Passage to read:
The Supreme Court last week paved the way for Steel baron Lakshmi Niwas Mittal led ArcelorMittal to takeover of the bankrupt Essar Steel from the Ruias after a prolonged legal battle for over two years. Financial creditors of Essar Steel had moved the Supreme Court against the NCLAT decision to remove the nomenclature of financial and operational creditors and ordered distribution of £4.2 billion to be paid by ArcelorMittal equally.
The money paid by Mittal will go to banks whose loans the Ruias had defaulted on. Essar Steel was among the first batch of a dozen high-profile bad debt cases referred by the Reserve Bank of India for insolvency action in June 2017. The outcome, significant for banks and the government which are keen to recover NPAs, came after a tortuous journey which marked intense litigation, raising doubts whether insolvency law can successfully recover millions loaned to chronic defaulters. The SC order breathes fresh hope into the process by emphasising that the Committee of Creditors will have the decisive say in resolutions, with the role of National Company Law Tribunal and the National Company Law Appellate Tribunal (NCLAT) confined to reviewing whether process is in harmony with the Insolvency and Bankruptcy Code.

What you need to do: Please state when, according to the passage on Essar Steel, the Reserve Bank of India referred Essar Steel for insolvency action. The listing after this point is separate material, unrelated to the passage.

Supplied material:
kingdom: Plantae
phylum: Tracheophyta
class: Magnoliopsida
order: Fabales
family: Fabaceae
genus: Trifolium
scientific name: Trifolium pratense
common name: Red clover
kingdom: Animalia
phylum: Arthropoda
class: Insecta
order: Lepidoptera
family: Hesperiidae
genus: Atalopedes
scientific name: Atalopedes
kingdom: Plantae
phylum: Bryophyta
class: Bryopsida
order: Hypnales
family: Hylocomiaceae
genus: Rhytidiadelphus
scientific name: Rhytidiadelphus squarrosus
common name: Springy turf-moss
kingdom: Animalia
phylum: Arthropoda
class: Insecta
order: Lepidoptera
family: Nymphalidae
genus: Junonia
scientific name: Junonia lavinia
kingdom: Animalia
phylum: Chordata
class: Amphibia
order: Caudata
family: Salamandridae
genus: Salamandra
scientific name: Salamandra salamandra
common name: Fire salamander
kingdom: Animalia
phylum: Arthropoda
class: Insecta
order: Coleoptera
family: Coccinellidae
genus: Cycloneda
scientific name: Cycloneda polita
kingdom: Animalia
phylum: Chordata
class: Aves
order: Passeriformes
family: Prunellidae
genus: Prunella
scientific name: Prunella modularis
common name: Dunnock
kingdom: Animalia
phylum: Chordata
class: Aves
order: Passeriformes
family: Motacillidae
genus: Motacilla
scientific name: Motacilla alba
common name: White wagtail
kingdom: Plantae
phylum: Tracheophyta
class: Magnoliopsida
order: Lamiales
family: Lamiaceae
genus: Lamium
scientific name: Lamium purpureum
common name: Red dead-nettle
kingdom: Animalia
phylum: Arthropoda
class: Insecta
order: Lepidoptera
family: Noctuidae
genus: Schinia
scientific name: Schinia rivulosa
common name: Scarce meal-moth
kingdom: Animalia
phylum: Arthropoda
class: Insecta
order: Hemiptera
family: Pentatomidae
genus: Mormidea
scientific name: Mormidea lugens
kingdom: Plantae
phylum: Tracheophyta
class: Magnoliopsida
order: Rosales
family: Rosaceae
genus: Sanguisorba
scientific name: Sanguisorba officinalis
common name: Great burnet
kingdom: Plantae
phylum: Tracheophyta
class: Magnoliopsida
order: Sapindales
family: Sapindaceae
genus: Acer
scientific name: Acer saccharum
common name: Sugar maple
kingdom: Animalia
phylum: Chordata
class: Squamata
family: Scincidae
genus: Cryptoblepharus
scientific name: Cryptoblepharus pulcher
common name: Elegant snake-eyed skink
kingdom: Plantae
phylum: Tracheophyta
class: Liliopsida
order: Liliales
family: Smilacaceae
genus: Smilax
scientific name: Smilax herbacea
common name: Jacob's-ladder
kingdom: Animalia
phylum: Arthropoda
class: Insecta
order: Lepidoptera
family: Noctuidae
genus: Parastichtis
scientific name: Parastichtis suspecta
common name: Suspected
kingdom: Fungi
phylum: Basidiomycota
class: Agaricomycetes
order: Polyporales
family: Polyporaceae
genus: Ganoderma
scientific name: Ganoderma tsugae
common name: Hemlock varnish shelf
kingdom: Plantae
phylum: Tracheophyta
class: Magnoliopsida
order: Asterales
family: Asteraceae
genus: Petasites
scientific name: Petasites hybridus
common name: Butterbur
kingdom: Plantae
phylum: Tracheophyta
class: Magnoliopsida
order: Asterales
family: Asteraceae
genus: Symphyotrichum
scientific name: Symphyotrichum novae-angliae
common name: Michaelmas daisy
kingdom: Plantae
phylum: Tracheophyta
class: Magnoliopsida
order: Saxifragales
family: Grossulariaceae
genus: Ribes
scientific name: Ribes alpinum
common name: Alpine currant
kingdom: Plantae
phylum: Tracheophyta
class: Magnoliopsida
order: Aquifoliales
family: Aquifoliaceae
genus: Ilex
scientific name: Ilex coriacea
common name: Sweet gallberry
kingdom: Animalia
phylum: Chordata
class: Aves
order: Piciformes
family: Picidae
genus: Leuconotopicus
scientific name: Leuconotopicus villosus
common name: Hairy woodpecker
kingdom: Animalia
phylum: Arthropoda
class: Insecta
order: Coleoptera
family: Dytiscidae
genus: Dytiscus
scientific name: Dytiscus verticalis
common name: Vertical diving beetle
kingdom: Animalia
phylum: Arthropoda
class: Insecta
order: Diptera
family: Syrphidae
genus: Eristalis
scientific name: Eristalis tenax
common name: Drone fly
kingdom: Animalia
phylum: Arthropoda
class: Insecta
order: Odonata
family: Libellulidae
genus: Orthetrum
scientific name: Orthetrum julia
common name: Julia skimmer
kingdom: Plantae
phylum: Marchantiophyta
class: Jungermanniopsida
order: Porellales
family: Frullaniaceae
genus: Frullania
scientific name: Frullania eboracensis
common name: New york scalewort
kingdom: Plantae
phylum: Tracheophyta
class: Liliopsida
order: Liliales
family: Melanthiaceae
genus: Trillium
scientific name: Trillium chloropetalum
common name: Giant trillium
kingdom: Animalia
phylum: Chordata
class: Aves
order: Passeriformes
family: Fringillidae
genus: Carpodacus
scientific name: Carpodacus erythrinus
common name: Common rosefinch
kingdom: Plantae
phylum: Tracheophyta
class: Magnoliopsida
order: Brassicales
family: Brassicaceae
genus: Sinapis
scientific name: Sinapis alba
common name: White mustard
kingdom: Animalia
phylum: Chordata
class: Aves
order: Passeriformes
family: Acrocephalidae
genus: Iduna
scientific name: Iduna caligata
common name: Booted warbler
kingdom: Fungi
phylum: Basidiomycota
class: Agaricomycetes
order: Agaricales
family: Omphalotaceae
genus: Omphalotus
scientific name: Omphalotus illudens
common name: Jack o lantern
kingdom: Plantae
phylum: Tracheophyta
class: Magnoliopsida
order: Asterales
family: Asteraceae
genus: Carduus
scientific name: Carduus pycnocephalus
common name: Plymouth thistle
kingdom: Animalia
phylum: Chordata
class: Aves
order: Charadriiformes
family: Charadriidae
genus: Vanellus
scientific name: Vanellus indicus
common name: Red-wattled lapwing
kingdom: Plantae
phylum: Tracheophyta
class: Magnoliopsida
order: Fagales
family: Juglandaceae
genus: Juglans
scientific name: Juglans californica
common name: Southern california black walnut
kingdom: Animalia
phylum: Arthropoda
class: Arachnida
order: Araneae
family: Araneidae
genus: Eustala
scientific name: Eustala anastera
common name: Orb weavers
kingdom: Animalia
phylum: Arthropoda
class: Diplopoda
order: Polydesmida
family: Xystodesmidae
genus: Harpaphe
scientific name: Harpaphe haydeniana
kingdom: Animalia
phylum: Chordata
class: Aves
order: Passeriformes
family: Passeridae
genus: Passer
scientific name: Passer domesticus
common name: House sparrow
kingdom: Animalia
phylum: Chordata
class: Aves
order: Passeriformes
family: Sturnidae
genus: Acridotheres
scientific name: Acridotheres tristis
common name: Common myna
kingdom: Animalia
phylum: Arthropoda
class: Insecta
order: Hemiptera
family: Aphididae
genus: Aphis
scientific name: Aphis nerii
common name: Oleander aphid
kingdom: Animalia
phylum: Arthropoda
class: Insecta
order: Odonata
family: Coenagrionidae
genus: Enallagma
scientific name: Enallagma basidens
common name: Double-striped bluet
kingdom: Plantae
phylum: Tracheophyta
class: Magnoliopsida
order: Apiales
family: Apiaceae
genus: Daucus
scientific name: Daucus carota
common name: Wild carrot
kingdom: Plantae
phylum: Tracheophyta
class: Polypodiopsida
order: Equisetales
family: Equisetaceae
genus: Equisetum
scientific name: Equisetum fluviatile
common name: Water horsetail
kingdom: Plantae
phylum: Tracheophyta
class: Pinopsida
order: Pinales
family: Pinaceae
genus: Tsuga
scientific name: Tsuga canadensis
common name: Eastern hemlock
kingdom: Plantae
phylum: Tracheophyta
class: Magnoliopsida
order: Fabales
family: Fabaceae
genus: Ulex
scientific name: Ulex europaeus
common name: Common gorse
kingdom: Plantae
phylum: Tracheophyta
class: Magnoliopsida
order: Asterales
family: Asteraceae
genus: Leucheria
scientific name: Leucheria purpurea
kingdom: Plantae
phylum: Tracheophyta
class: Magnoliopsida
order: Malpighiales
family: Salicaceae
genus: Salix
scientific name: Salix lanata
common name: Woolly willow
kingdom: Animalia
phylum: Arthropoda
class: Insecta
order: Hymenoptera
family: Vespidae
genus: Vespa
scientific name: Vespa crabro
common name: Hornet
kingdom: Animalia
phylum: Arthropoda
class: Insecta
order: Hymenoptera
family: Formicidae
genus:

Answer to this exercise: In June 2017.